Inez tells us she had a sign that "the good doctor" Martin Luther King was going to be "in trouble" in Tennessee. When he is murdered, she simply "shut my curtains to keep out the violence." There is something disappointing in Inez's lack of recognition of her own power. It seems purely incidental to her ESP powers that this story takes place in Florida during the height of the Civil Rights movement. Martin Luther King Jr. is murdered, Robert Kennedy is shot in the head in a hotel kitchen, and young men are going off to Vietnam to be brutalized, but Fowler's characters seem largely unchallenged by these monumental, historical events.

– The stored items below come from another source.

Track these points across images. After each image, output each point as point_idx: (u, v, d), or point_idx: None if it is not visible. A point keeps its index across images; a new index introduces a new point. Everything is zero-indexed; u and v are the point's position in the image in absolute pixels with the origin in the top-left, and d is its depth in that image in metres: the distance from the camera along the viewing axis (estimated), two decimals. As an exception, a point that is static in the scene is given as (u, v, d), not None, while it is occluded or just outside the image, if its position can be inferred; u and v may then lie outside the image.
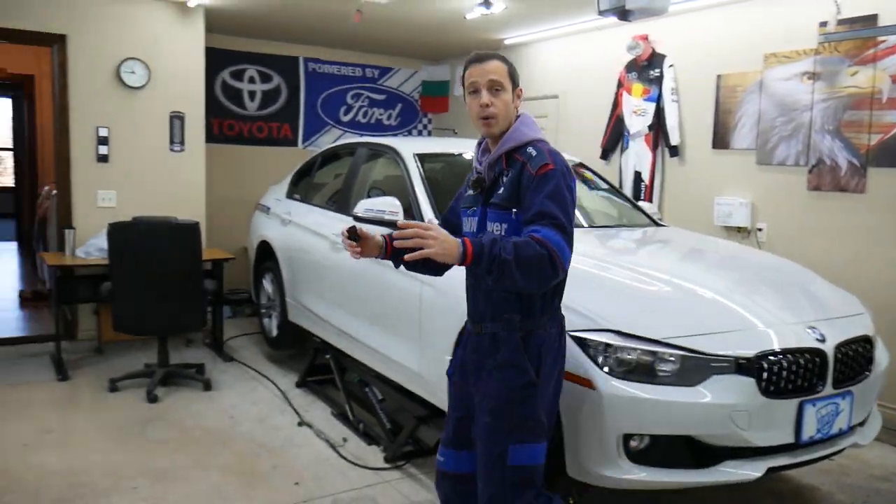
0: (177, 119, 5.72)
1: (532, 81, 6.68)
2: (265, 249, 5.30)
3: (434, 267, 2.24)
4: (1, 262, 9.54)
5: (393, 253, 2.24)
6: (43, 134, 8.49)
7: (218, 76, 6.84)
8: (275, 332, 5.27)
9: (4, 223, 11.33)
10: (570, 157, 4.67)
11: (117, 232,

The novel offers a collage of otherwise fascinating portraits of ordinary people. Rose's adored but unfaithful husband, Charlie, spends his days polishing his car, the Black Beauty, his nights at the Bonfire Lounge; after he's turned over a new leaf, he dies in front of a TV set. Her alienated son, Emery, moves in with a barefoot Haitian cane worker named Soleil Marie Beauvoir who "with a face full of sweet confusion" asks him what Emancipation Proclamation means. He impregnates her and leaves for Vietnam.